# Task requirements:
Pull out every line in the listing below that contains the string "trait". Uppercase and lowercase count as different.

=== Section Start ===

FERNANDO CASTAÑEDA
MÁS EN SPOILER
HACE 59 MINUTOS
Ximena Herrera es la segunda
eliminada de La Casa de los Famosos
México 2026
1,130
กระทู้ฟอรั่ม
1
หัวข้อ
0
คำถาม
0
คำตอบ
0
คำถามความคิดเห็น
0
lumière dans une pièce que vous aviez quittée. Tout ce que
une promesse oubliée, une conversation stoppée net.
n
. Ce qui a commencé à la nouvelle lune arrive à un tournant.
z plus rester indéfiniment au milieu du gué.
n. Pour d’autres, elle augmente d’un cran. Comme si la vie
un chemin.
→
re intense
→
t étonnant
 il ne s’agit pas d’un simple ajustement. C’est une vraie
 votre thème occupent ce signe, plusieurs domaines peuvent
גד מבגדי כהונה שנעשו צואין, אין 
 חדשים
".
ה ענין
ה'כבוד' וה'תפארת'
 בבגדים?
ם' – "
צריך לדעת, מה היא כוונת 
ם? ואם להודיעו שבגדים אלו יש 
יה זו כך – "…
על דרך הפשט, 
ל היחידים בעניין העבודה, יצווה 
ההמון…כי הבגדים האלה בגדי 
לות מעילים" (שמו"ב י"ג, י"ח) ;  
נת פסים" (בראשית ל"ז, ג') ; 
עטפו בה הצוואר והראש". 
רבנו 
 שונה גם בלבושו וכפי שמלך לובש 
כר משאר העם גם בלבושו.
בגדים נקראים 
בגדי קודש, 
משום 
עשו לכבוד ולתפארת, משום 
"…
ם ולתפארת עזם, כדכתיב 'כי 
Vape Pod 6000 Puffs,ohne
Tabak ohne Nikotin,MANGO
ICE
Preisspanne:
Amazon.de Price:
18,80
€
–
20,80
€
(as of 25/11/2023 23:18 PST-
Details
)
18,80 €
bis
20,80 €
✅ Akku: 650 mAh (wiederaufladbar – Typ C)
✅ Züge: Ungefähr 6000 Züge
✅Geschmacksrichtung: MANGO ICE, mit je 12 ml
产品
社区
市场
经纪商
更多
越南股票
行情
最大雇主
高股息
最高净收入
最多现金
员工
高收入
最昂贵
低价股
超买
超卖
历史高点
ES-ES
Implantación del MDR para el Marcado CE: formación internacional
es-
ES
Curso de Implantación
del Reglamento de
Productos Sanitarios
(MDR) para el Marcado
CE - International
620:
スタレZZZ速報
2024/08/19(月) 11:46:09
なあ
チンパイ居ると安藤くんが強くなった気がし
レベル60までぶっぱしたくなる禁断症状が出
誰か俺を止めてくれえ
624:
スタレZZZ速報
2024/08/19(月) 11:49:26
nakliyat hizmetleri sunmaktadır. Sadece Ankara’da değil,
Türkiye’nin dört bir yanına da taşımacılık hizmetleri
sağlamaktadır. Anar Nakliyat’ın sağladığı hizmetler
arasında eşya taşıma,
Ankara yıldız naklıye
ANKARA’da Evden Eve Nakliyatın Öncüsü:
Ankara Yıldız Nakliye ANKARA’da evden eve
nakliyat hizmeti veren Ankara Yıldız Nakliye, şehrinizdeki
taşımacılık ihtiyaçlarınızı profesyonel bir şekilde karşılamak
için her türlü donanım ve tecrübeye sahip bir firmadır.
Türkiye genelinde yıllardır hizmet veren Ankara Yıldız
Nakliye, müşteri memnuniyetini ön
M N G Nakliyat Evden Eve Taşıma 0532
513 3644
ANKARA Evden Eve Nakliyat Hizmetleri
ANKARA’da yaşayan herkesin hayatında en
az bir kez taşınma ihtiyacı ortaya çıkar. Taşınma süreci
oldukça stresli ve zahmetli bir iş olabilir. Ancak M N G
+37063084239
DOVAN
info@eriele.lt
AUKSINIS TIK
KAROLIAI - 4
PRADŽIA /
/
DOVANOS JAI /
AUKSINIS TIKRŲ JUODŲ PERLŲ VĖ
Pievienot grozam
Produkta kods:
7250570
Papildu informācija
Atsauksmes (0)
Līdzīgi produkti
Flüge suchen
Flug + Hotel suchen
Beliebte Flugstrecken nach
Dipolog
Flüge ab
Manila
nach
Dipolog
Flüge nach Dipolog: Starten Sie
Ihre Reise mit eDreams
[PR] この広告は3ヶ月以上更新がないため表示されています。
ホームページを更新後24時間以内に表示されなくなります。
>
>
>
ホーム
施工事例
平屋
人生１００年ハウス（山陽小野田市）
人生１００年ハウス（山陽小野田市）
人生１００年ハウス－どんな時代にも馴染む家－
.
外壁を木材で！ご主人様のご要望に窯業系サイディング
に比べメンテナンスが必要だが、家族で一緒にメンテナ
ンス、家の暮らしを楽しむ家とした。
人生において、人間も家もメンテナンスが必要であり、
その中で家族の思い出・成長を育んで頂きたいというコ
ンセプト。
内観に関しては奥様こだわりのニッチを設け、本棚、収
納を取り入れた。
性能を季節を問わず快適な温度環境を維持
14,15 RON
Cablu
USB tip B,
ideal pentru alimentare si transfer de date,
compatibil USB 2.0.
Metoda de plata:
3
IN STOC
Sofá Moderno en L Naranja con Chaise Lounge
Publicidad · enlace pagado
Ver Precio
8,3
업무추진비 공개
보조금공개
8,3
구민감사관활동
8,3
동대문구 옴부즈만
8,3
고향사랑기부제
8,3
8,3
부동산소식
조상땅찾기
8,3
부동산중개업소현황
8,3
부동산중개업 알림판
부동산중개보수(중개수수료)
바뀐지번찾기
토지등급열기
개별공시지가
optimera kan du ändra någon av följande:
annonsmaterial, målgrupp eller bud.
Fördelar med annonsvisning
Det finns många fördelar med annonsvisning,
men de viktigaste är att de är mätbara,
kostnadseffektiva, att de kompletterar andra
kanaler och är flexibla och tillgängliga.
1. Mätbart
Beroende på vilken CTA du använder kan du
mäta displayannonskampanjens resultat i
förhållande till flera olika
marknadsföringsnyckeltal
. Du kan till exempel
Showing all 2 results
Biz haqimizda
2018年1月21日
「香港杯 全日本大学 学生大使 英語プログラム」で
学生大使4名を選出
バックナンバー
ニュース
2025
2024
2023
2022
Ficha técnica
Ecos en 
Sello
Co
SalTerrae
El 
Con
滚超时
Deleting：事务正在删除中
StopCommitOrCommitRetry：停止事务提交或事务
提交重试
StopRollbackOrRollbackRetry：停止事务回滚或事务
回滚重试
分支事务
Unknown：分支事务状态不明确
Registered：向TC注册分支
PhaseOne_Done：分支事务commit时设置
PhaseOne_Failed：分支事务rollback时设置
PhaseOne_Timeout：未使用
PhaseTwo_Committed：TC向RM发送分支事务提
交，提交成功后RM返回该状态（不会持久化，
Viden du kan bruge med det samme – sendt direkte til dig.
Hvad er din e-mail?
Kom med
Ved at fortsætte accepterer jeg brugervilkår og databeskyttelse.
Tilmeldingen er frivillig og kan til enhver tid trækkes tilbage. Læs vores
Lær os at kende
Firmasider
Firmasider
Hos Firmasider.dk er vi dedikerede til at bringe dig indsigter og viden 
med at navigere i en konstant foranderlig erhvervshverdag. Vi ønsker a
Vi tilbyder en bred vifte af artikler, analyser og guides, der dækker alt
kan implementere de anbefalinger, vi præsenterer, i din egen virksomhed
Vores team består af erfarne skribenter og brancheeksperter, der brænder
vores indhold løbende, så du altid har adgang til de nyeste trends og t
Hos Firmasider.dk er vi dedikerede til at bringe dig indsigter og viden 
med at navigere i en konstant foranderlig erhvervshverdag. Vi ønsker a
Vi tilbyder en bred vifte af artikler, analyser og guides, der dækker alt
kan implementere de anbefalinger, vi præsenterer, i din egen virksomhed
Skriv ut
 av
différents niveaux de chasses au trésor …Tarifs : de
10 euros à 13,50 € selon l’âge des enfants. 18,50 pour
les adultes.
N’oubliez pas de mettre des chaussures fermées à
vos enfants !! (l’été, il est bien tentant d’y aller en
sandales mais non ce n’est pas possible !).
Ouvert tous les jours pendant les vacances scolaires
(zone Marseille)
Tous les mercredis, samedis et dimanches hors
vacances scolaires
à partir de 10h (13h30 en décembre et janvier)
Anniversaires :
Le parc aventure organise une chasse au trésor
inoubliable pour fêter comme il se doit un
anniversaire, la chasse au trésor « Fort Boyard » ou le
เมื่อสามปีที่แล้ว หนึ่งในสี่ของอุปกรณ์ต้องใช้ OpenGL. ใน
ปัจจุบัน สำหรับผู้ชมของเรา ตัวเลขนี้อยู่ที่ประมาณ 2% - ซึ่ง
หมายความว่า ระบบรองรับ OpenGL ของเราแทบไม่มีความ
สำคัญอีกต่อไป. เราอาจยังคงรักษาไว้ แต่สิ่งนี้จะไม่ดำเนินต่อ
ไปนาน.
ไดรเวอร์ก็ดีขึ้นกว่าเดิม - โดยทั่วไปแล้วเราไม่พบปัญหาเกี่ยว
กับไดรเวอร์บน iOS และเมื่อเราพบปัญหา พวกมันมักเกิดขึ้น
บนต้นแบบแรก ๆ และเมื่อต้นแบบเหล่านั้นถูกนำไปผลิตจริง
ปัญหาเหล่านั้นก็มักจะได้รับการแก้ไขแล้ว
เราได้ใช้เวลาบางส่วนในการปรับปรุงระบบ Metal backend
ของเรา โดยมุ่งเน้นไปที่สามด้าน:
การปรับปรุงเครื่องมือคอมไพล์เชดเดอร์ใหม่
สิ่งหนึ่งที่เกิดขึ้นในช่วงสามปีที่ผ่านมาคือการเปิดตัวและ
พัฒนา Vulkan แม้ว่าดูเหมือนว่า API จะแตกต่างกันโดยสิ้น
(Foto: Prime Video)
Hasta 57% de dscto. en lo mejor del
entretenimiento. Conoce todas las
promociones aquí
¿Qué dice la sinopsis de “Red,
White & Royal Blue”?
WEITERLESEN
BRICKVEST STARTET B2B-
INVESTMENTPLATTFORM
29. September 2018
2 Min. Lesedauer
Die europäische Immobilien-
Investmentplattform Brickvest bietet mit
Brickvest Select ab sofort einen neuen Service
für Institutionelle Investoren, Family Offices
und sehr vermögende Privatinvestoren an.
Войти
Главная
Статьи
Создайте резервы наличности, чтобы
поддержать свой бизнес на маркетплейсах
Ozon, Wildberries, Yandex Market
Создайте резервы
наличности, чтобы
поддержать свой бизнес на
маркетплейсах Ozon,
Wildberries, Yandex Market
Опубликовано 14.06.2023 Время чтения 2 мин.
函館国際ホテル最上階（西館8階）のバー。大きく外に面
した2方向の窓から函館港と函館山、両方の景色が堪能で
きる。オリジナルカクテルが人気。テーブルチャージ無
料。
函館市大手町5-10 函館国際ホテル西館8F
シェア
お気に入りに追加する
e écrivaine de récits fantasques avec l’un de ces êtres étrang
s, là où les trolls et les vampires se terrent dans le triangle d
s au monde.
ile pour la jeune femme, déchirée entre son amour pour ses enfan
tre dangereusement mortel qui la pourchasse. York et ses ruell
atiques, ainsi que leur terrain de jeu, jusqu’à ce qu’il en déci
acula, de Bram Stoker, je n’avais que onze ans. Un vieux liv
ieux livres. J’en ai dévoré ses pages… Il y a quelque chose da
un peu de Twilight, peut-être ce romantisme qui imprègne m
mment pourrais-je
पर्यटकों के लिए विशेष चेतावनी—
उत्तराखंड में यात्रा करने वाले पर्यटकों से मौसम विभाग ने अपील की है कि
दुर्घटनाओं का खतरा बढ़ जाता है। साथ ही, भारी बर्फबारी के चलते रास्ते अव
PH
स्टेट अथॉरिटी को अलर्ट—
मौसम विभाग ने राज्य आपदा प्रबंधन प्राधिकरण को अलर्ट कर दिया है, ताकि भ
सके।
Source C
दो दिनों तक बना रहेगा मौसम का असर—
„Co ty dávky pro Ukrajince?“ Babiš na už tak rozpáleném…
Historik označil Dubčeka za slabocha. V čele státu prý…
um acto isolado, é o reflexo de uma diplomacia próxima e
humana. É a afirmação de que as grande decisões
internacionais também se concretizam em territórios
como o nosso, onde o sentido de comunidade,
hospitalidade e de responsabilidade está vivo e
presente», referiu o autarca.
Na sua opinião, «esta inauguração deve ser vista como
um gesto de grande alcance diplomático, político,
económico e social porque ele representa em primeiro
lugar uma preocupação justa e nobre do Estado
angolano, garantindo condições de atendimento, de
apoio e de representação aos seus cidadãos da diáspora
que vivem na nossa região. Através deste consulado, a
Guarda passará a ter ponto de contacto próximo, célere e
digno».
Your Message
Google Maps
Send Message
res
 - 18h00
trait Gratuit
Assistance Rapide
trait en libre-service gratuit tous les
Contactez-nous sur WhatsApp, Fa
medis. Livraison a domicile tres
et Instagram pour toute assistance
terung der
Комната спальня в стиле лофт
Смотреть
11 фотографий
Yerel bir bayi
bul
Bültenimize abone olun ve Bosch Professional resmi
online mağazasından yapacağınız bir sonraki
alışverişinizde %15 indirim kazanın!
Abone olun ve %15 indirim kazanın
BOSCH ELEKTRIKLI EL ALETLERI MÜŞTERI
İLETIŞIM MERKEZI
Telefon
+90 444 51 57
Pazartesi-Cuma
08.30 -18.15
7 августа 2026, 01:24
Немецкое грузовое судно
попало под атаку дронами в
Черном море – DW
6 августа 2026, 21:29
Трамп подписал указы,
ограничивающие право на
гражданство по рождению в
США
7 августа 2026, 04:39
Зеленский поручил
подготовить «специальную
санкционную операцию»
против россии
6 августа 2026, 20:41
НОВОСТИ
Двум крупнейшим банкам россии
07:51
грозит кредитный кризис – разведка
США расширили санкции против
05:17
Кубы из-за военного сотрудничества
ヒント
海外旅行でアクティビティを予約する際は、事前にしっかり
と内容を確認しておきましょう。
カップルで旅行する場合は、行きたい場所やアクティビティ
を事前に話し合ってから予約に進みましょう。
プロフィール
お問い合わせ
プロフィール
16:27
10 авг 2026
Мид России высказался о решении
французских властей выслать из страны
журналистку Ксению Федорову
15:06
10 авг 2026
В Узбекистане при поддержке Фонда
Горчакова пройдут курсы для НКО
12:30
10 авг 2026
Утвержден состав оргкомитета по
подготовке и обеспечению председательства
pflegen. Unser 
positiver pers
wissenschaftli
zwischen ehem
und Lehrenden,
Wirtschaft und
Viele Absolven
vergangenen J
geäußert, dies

=== Section End ===

# Answer box:
trait Gratuit
trait en libre-service gratuit tous les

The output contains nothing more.